>>>
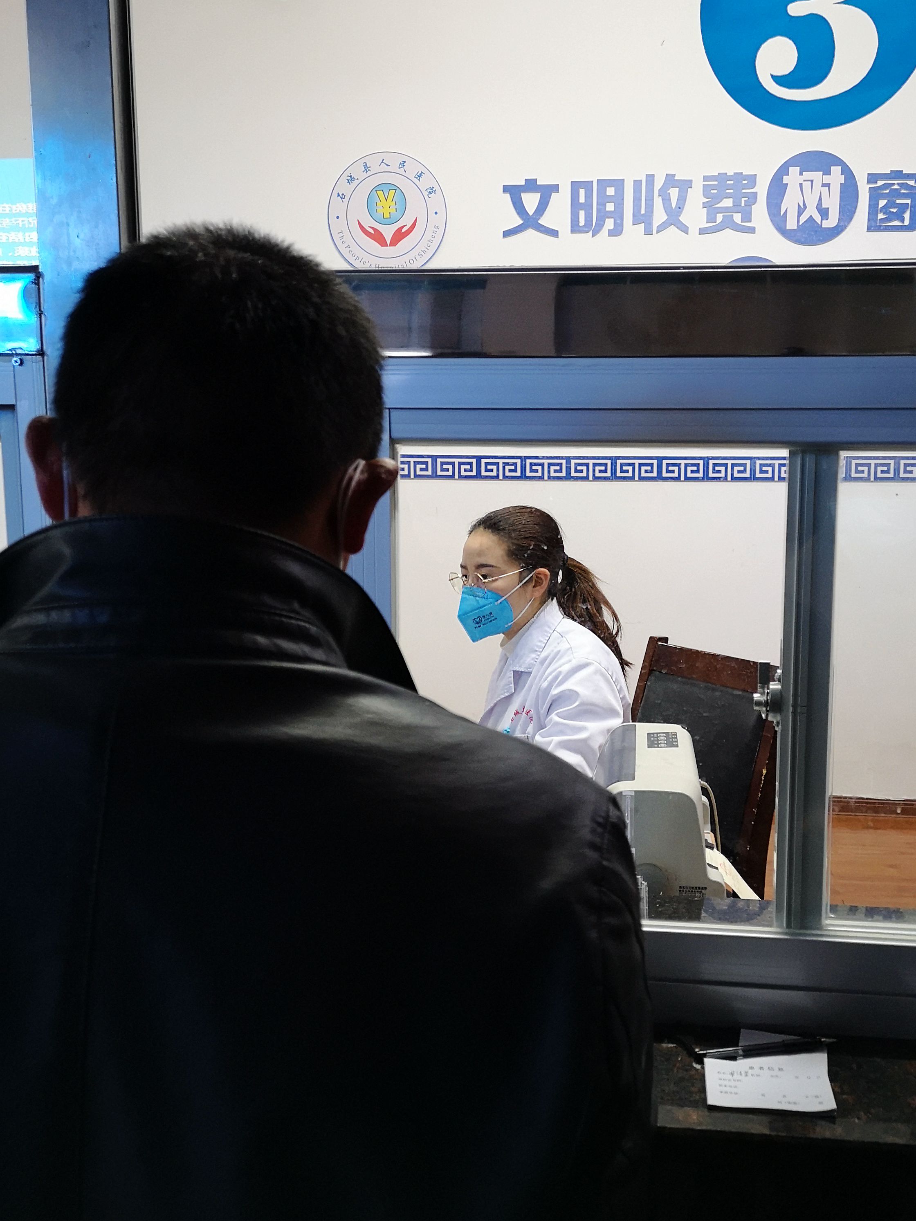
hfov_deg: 51.4
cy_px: 610
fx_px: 952
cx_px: 458
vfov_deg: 65.3
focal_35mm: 27
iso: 400
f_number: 1.8
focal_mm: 3.95
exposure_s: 1/25
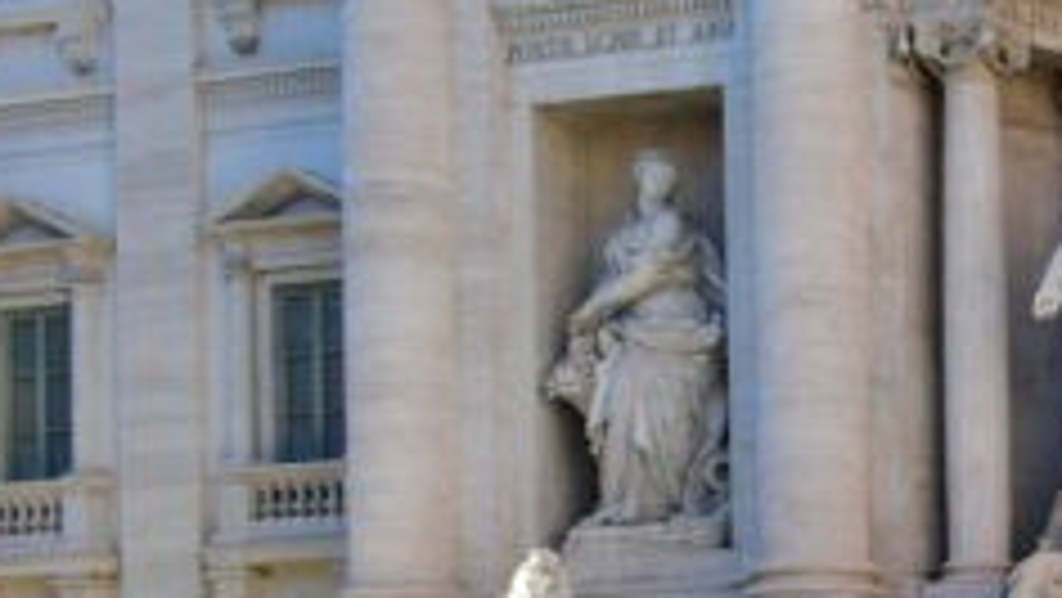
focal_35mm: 92
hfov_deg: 20.7
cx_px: 1449
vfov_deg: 12.7
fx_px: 2592
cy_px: 814
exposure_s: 1/250
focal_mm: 18
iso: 100
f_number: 5.6
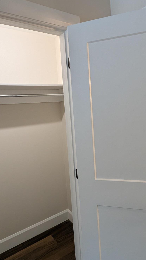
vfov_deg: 81.2
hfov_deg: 51.4
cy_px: 125
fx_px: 151
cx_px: 68
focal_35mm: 22
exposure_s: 1/24
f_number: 2.2
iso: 60
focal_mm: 1.95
<<<
* _Required action_:
Leaving out only the pictures, return the material above unchanged.

* _Response to this exercise_:
hfov_deg: 51.4
cy_px: 610
fx_px: 952
cx_px: 458
vfov_deg: 65.3
focal_35mm: 27
iso: 400
f_number: 1.8
focal_mm: 3.95
exposure_s: 1/25
focal_35mm: 92
hfov_deg: 20.7
cx_px: 1449
vfov_deg: 12.7
fx_px: 2592
cy_px: 814
exposure_s: 1/250
focal_mm: 18
iso: 100
f_number: 5.6
vfov_deg: 81.2
hfov_deg: 51.4
cy_px: 125
fx_px: 151
cx_px: 68
focal_35mm: 22
exposure_s: 1/24
f_number: 2.2
iso: 60
focal_mm: 1.95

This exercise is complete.